What a creative solution!


----------



## goldencontriever3 (Nov 7, 2008)

What a great solution! You are a super mom! Give Toby a hug


----------



## lgnutah (Feb 26, 2007)

what a great idea, and yes, you could definitely market them


----------



## Finn's Fan (Dec 22, 2007)

Barb, with everything that's on your plate, making Toby a wonderfully-designed belly band made me cry. What a good dog mom you are!


----------



## Pointgold (Jun 6, 2007)

This is a great take on the "belly bands" made for toy breeds, which use a maxi pad. Good job!


----------



## Dallas Gold (Dec 22, 2007)

Finn's Fan said:


> Barb, with everything that's on your plate, making Toby a wonderfully-designed belly band made me cry. What a good dog mom you are!

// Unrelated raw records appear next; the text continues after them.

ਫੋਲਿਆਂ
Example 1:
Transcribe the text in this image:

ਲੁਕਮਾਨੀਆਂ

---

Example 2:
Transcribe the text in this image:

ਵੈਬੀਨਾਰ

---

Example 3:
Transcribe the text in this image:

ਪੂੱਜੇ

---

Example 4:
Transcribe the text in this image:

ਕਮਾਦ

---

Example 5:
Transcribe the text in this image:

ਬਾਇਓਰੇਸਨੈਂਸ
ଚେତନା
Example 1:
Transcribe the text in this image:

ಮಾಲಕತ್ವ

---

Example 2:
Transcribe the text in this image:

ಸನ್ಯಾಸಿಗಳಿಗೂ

That's exactly how I feel too!


----------



## Wendy427 (Apr 4, 2009)

It never ceases to amaze me how resourceful and creative people are on this forum!! It's so wonderful! GREAT job on the belly band!


----------



## magiclover (Apr 22, 2008)

Very creative! I'm glad it works well for Toby.


----------



## hotel4dogs (Sep 29, 2008)

as they say, necessity is the mother of invention


----------



## Tahnee GR (Aug 26, 2006)

Wow-that is really a great solution! I agree, you should patent it.


----------



## Bob Dylan (Mar 31, 2009)

Toby you have the BEST MOM!
I agree with everyone, get a patent on your TOBY Diaper....................


----------



## Karen519 (Aug 21, 2006)

*Barb*

Barb

You are a GENIUS!!! That would work!

You ought to market this-you might make millions!!


----------



## coppers-mom (Jan 9, 2009)

Ingenious!
Tito's "expression" does seem a little displeased, but what a good boy to model for you.
Give Toby a big hug and kiss from me. I love him you know.


----------



## LibertyME (Jan 6, 2007)

Nice that the collars makes it completely adjustable - and great feature that it uses a diaper for better absorbency! The best part...Toby is dry and comfy!

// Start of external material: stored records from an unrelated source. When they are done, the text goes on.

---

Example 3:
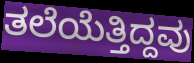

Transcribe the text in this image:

ತಲೆಯೆತ್ತಿದ್ದವು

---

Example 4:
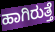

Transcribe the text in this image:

ಹಾಗಿರುತ್ತೆ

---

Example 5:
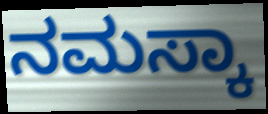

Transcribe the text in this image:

ನಮಸ್ಕಾ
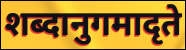
शब्दानुगमादृते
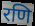
रणि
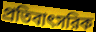
প্রতিবাৎসরিক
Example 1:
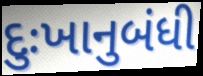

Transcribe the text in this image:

દુઃખાનુબંધી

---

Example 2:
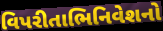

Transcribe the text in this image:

વિપરીતાભિનિવેશનો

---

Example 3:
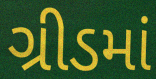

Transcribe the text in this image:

ગ્રીડમાં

Toby has a very loving, thoughtful, talented momma!


----------



## Sally's Mom (Sep 20, 2010)

That is a really cool alternative to the belly bands. I second everyone else that you should patent and market it.


----------



## esSJay (Apr 13, 2009)

Very cool! Great job, I agree that you should look into a patent for it.


----------



## hotel4dogs (Sep 29, 2008)

I looked into a patent for something else once before (long story) and the long and short of it is it's really not worth the money and effort. I'll just freely share my ideas and anyone who wants to make one for themself is welcome to do so!


----------



## Dallas Gold (Dec 22, 2007)

When I saw this diaper cover it made me want a special section on the forum for things like this--things we can do for our dogs ourselves for their care and comfort--home remedies (with no guarantees of course to satisfy legalities). The section would include things like the listerine uses, the homemade yeast cream for ears, diaper covers, t-shirts to cover surgical scars, homemade e-collars (I had directions once), fiber additives to diet, dremeling nails, etc. 

Moderators???


----------



## GoldenCamper (Dec 21, 2009)

Fantastic job :dblthumb2 well done Barb.


----------



## NapaValleyGolden (Mar 24, 2008)

What a great idea, I'm very impressed! It looks very comfortable too.


----------



## goldensrbest (Dec 20, 2007)

Great idea, when spirit gets neutered, i would love one, how much, would you sell one for, plus s&h?WOULD THAT COVER UP ENOUGH OF THE AREA, WHEN BEING NEUTERED?


----------



## Willow52 (Aug 14, 2009)

Great idea! You need to get a patent and market them.


----------



## hotel4dogs (Sep 29, 2008)

I don't think it goes far enough back, it covers the "piddler piping" so it sits mostly to the front!



goldensrbest said:


> Great idea, when spirit gets neutered, i would love one, how much, would you sell one for, plus s&h?WOULD THAT COVER UP ENOUGH OF THE AREA, WHEN BEING NEUTERED?


----------